Archana Wadhwa, Judicial Member

Applicant is a Govt. of India undertaking engaged in the manufacture, repair and overhaul of aircrafts of India Air Force, Army, Coast Guard and navy under the Ministry of Defence, Govt. of India. Service Tax of Rs. 3,77,09,729/- stands confirmed against them along with imposition of penalty of identical amount and penalties of Various amounts under various sections of Finance Act, 1994 for the period July 2003 to September, 2005 on the ground that they have provided services to the Ministry of Defence falling under the category of ‘maintenance or repair services’. The said demand stands confirmed against them by invoking longer period of limitation.

2. During the course of adjudication, the appellants contested the demand on limitation by submitting that they were into correspondence with the Ministry of Defence for exempting the said services being provided by them. For the same reason, they also contested that the penalties would not be imposable upon them.

3. The Commissioner, however, by noticing that noticees were well aware of their liabilities to pay service tax as they entered into a dialogue with the Ministry of Finance for exemption of the same and that non-registration and non-payment of service tax was with an intention to evade payment of service tax, accordingly confirmed the demand and imposed the penalties, hence the present appeal.

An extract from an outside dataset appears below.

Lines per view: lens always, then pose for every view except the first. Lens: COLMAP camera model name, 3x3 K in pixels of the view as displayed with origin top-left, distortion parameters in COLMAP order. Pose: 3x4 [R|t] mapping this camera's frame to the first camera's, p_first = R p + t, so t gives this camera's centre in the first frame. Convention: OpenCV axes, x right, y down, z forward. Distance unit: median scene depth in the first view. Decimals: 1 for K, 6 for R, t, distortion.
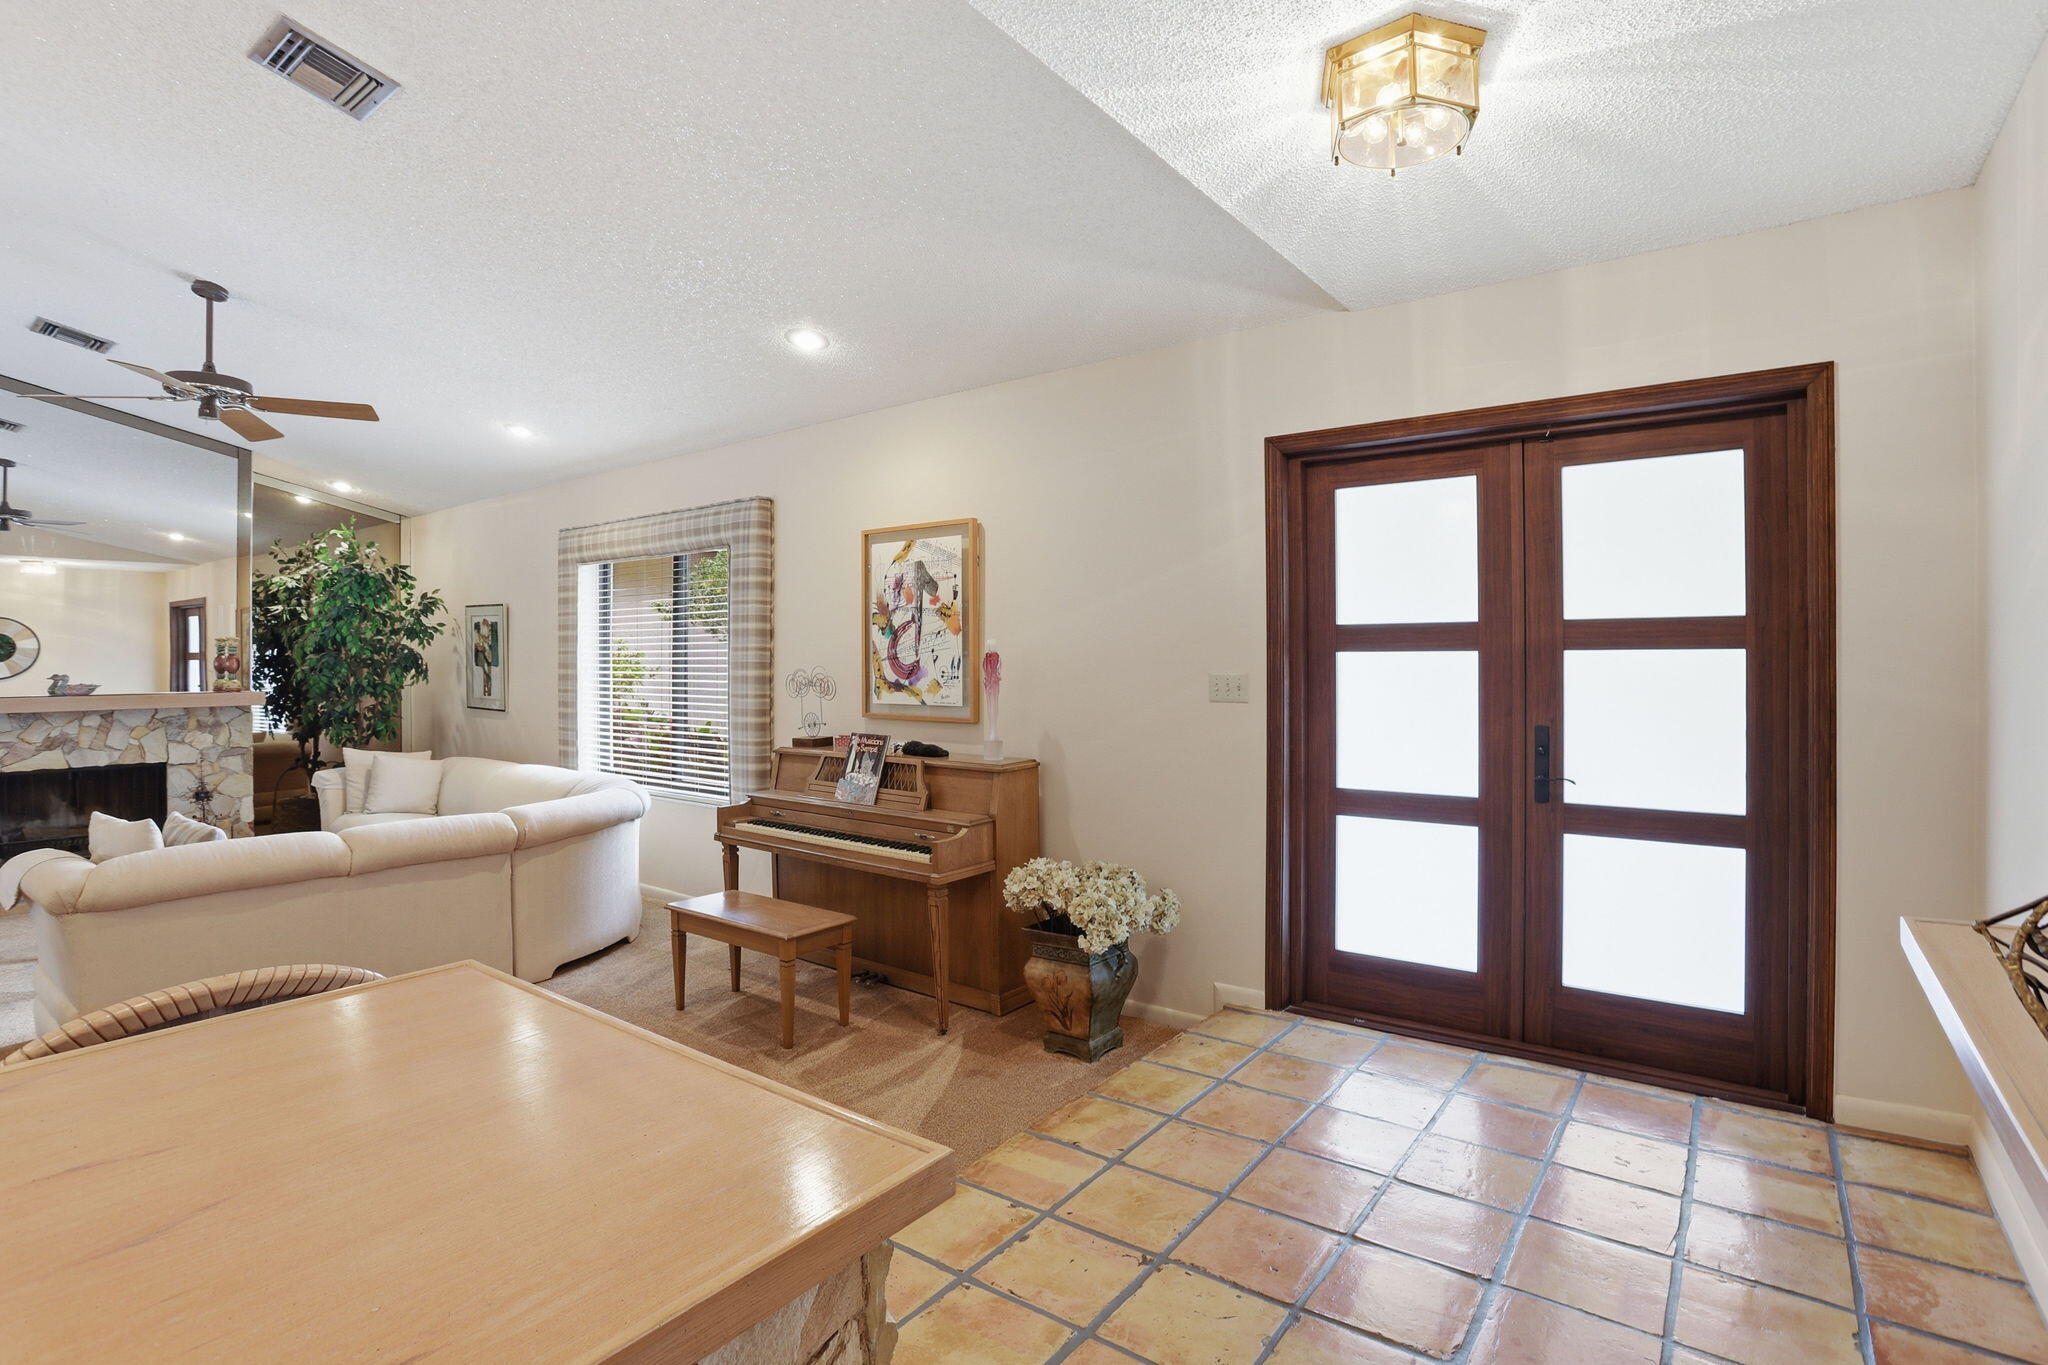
lens RADIAL K [[980.3, 0, 1019.4], [0, 980.3, 658.7], [0, 0, 1]] dist [-0.003566, -0.000847]
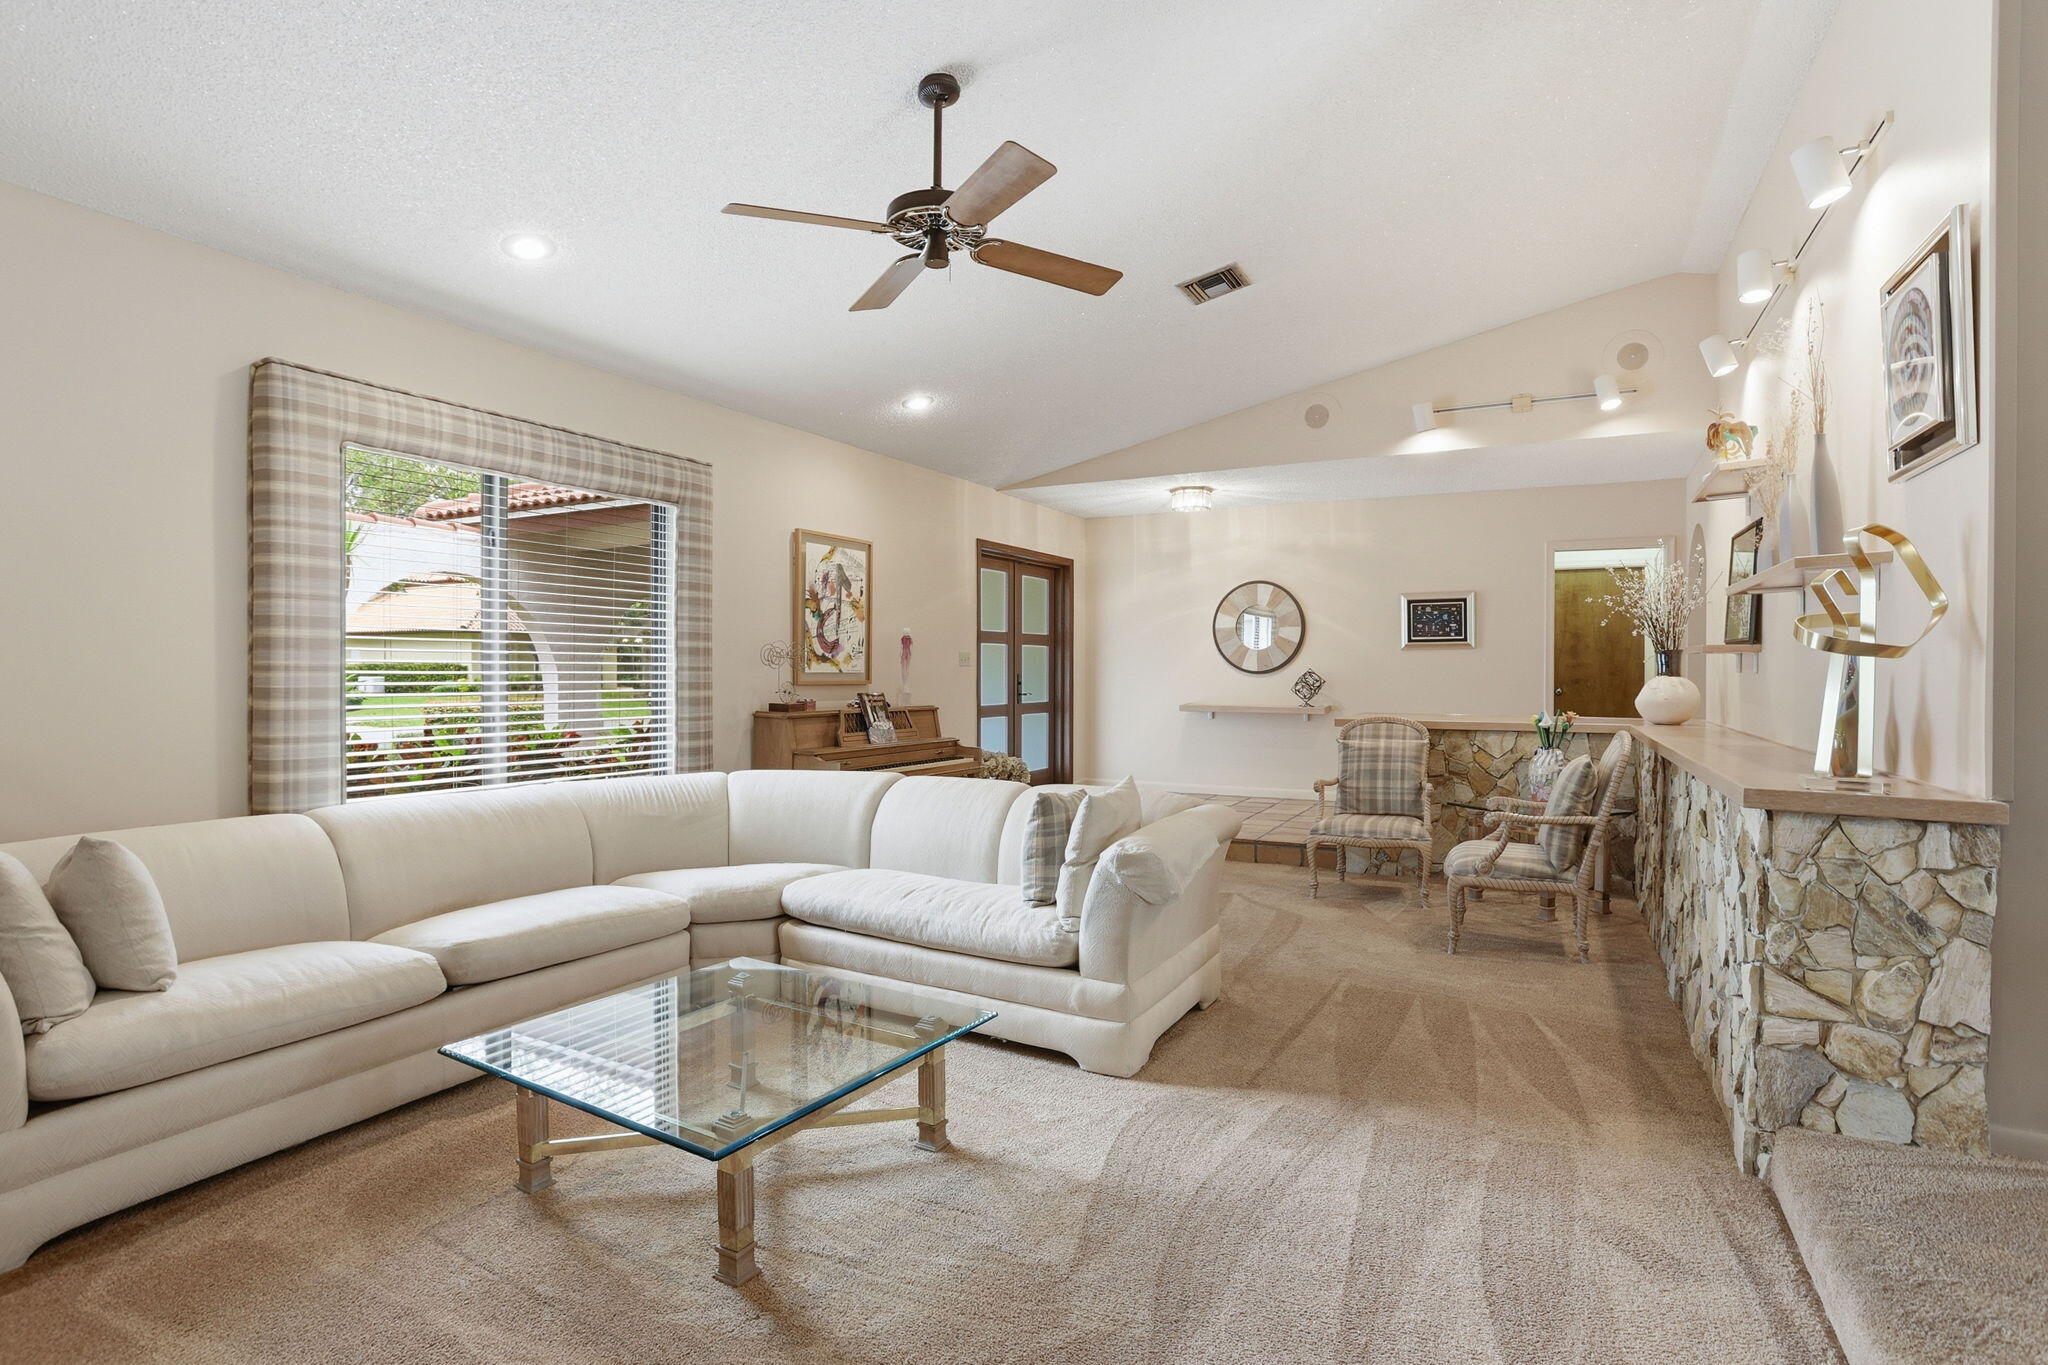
lens RADIAL K [[980.3, 0, 1019.4], [0, 980.3, 658.7], [0, 0, 1]] dist [-0.003566, -0.000847]
pose [[-0.122096, 0.014472, 0.992413, -1.433217], [-0.003815, 0.999879, -0.015050, 0.047075], [-0.992511, -0.005624, -0.122026, 0.913608]]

4. Ld. Advocate appearing for the appellants though contends that the demand in question is barred by limitation but submits that the appellants are not contesting the same in as much as the same is deposited by them. However, he submits that the only dispute in the present appeal is exemption of penalties imposed upon the appellants. By drawing our attention to the various correspondences exchanged by the appellants with the Ministry of Finance praying for exemption of above services in question, he submits that in as much as the services were from one Govt. to another Govt., they were trying to procure the exemption for the same. However, the Ministry of Finance vide their letter dtd. 26.7.2005 rejected the appellants’ request.

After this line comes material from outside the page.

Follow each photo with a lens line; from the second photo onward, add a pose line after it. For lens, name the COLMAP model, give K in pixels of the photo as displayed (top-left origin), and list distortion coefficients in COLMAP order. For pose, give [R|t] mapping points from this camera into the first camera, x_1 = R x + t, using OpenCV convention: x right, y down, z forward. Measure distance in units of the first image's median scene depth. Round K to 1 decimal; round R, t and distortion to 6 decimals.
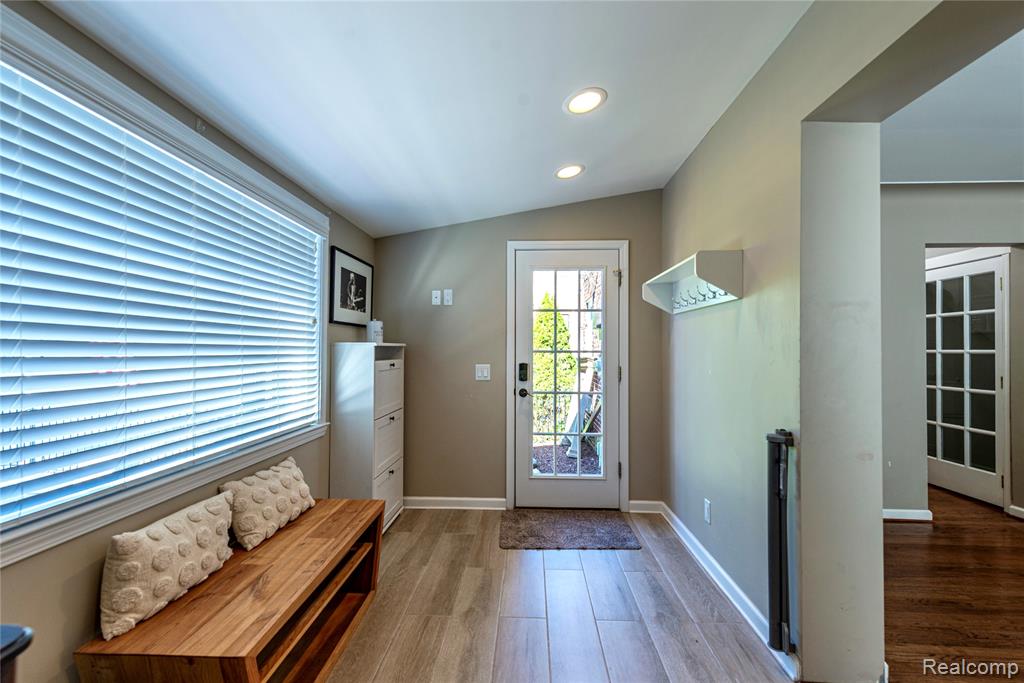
lens RADIAL K [[409.7, 0, 509.2], [0, 409.7, 348.9], [0, 0, 1]] dist [0.004058, -0.000534]
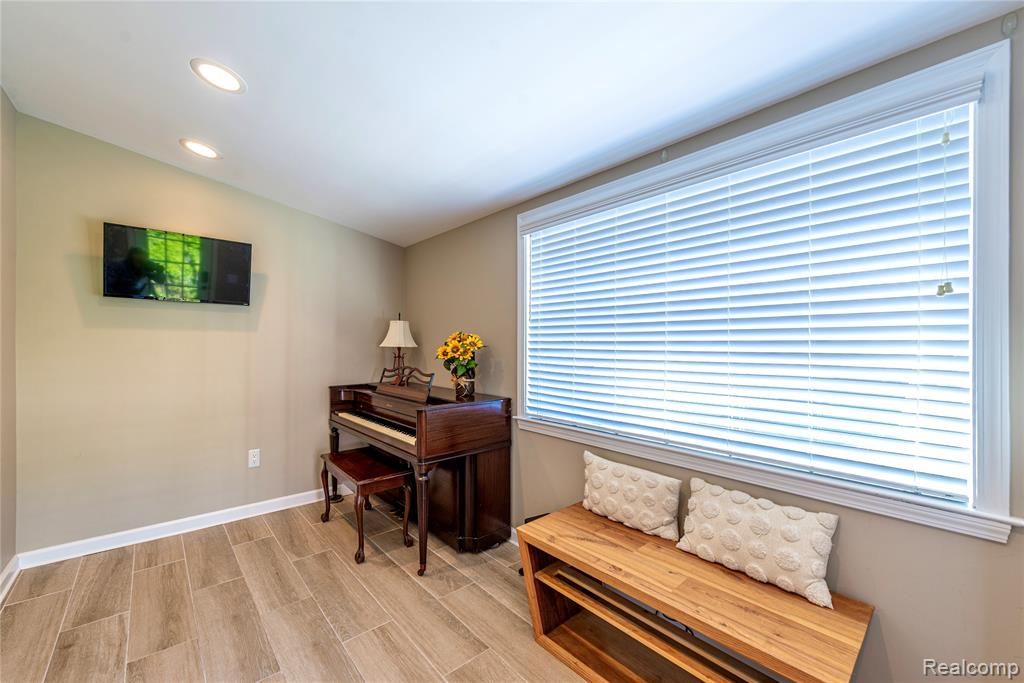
lens RADIAL K [[409.7, 0, 513.8], [0, 409.7, 342.7], [0, 0, 1]] dist [0.004058, -0.000534]
pose [[-0.711797, -0.009068, -0.702327, 0.320183], [-0.003376, 0.999949, -0.009489, 0.005272], [0.702377, -0.004383, -0.711791, 1.308161]]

5. Thereafter the appellants’ voluntarily obtained the registration and also paid service tax. He also placed on records various decisions of the Tribunal.

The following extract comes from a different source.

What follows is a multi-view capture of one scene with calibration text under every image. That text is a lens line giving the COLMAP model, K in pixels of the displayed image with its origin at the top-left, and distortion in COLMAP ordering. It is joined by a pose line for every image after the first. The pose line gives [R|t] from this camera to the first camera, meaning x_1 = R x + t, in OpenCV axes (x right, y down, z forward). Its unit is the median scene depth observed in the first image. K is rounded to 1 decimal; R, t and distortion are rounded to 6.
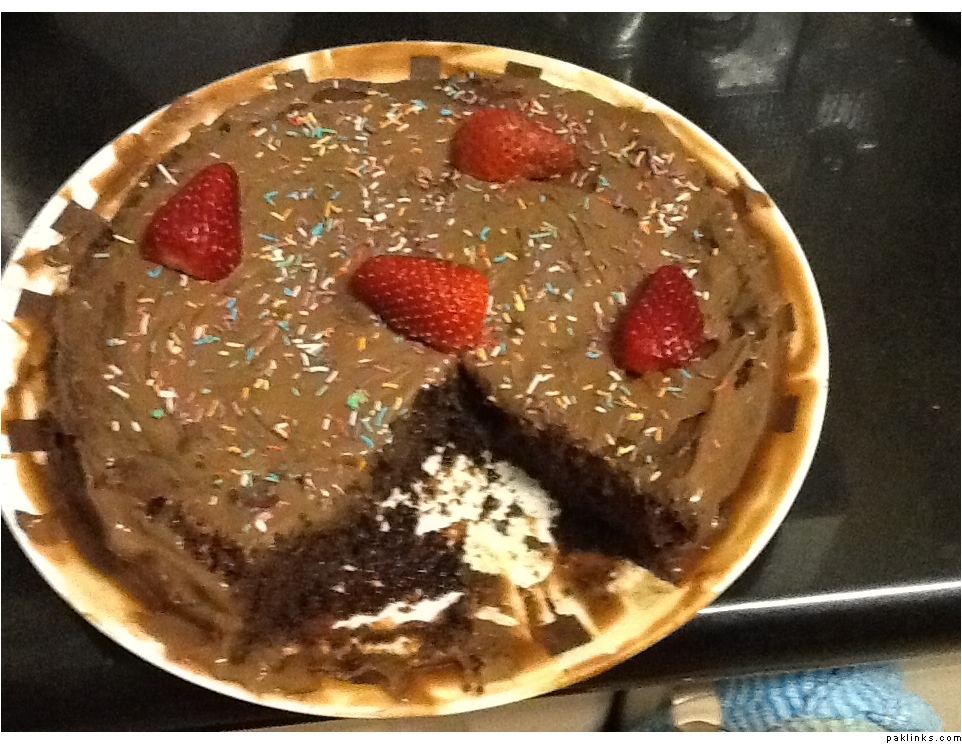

6. After carefully considering the submissions made by both the sides, the demand is confirmed as we find that the appellants have not contested the same. As regards penalty we find that it is not disputed by the adjudicating authority that the appellants were in correspondence with the Ministry of Finance seeking exemption on the maintenance and repair services of aircrafts pertaining to Ministry of Defence. Such correspondence resulted in denial of said request for exemption by Ministry of Finance on 26.7.2005. In as much as the appellants were bonafidely contesting the issue before the appropriate authority and the appellants being a Govt. of India unit, no malafide with intent to evade the payment of duty can be attributed to them so as to invoke penalties. We are of the view that provisions of section 80 of Finance Act, 1994 are required to be applied holding that there was a justifiable reason entertained by the appellants for non-payment of duty. As such while confirming the demand of duty, we set aside the penalties imposed upon the appellants.